# Records provided:
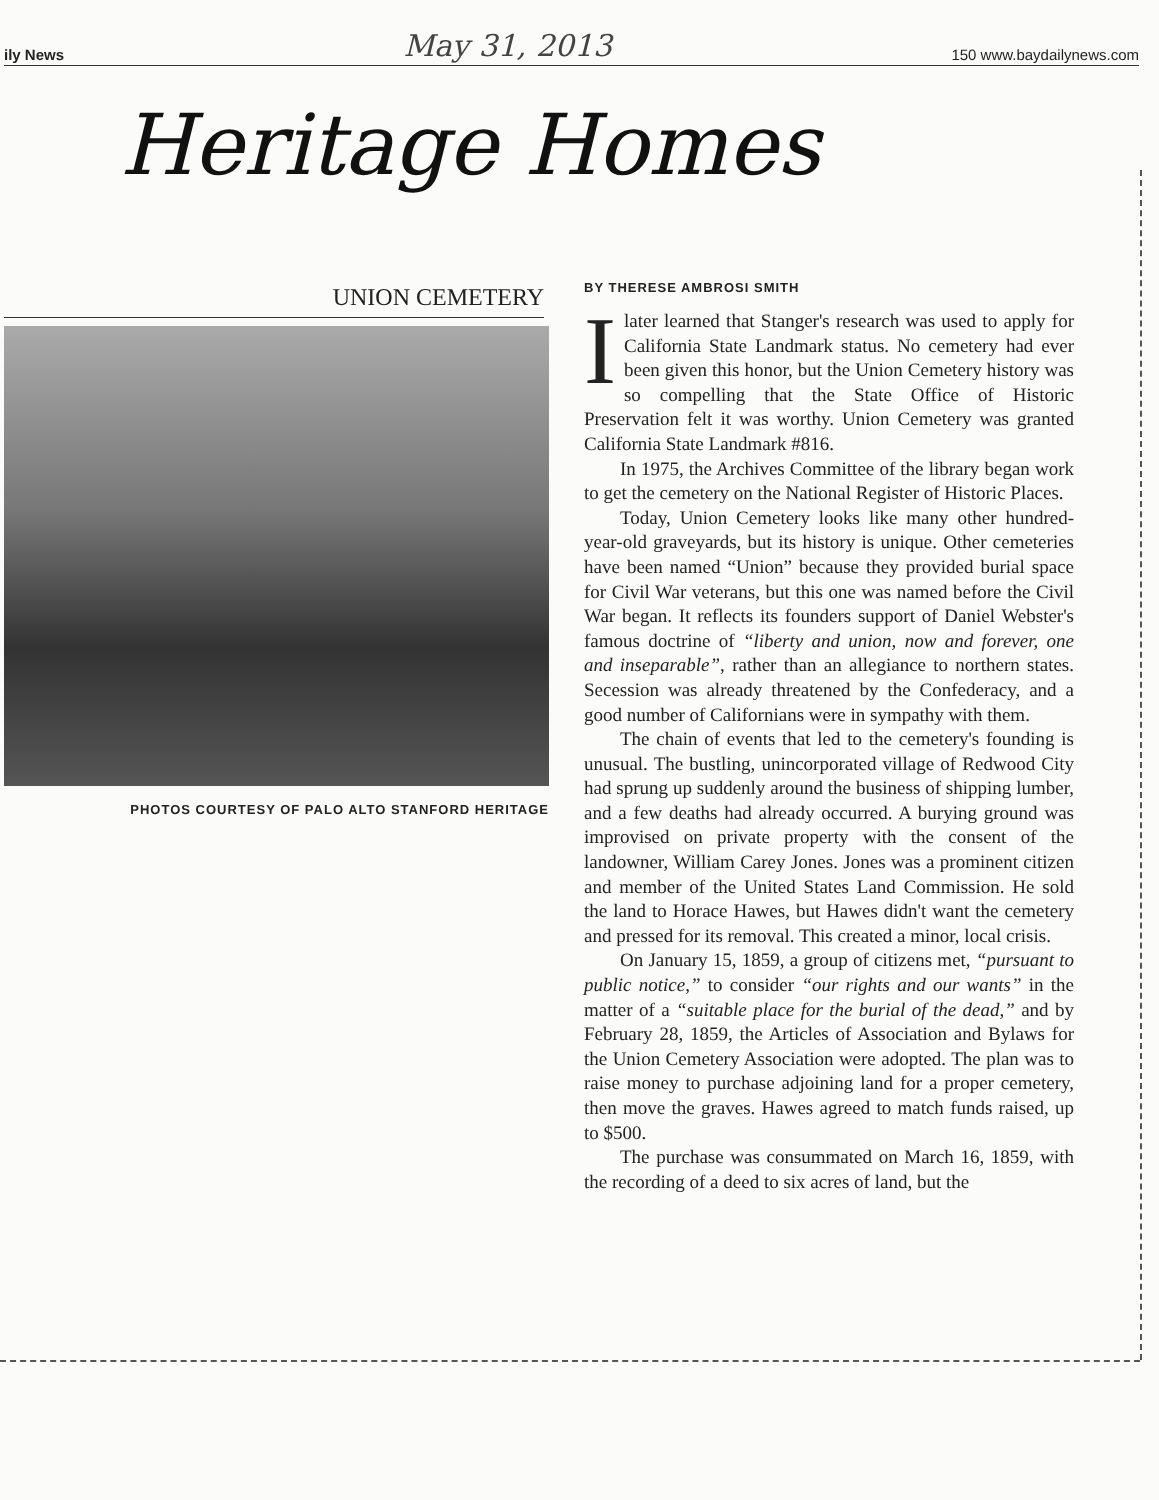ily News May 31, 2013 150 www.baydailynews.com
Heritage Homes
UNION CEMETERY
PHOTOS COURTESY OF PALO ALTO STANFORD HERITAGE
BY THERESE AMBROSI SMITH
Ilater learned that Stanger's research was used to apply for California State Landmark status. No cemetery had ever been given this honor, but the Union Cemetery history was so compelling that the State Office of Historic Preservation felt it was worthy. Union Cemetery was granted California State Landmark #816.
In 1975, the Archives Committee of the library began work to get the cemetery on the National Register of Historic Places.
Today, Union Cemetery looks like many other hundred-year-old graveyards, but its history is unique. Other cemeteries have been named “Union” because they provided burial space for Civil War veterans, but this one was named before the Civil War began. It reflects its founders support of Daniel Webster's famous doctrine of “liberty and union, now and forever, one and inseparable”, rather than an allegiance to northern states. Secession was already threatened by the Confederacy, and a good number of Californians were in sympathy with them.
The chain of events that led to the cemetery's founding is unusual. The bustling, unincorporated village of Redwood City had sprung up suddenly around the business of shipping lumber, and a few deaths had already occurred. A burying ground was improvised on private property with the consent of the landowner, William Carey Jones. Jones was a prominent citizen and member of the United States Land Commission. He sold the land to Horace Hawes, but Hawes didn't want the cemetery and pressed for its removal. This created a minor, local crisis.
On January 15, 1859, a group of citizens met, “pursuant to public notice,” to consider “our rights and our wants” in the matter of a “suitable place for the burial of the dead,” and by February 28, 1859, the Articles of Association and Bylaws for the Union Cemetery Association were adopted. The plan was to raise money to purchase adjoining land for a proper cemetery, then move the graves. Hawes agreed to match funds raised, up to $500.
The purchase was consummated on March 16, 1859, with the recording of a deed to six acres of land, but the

# Problem to work on:
In the reply, each line of the data must appear exactly as written, and no picture may appear.

# Solution:
ily News May 31, 2013 150 www.baydailynews.com
Heritage Homes
UNION CEMETERY
PHOTOS COURTESY OF PALO ALTO STANFORD HERITAGE
BY THERESE AMBROSI SMITH
Ilater learned that Stanger's research was used to apply for California State Landmark status. No cemetery had ever been given this honor, but the Union Cemetery history was so compelling that the State Office of Historic Preservation felt it was worthy. Union Cemetery was granted California State Landmark #816.
In 1975, the Archives Committee of the library began work to get the cemetery on the National Register of Historic Places.
Today, Union Cemetery looks like many other hundred-year-old graveyards, but its history is unique. Other cemeteries have been named “Union” because they provided burial space for Civil War veterans, but this one was named before the Civil War began. It reflects its founders support of Daniel Webster's famous doctrine of “liberty and union, now and forever, one and inseparable”, rather than an allegiance to northern states. Secession was already threatened by the Confederacy, and a good number of Californians were in sympathy with them.
The chain of events that led to the cemetery's founding is unusual. The bustling, unincorporated village of Redwood City had sprung up suddenly around the business of shipping lumber, and a few deaths had already occurred. A burying ground was improvised on private property with the consent of the landowner, William Carey Jones. Jones was a prominent citizen and member of the United States Land Commission. He sold the land to Horace Hawes, but Hawes didn't want the cemetery and pressed for its removal. This created a minor, local crisis.
On January 15, 1859, a group of citizens met, “pursuant to public notice,” to consider “our rights and our wants” in the matter of a “suitable place for the burial of the dead,” and by February 28, 1859, the Articles of Association and Bylaws for the Union Cemetery Association were adopted. The plan was to raise money to purchase adjoining land for a proper cemetery, then move the graves. Hawes agreed to match funds raised, up to $500.
The purchase was consummated on March 16, 1859, with the recording of a deed to six acres of land, but the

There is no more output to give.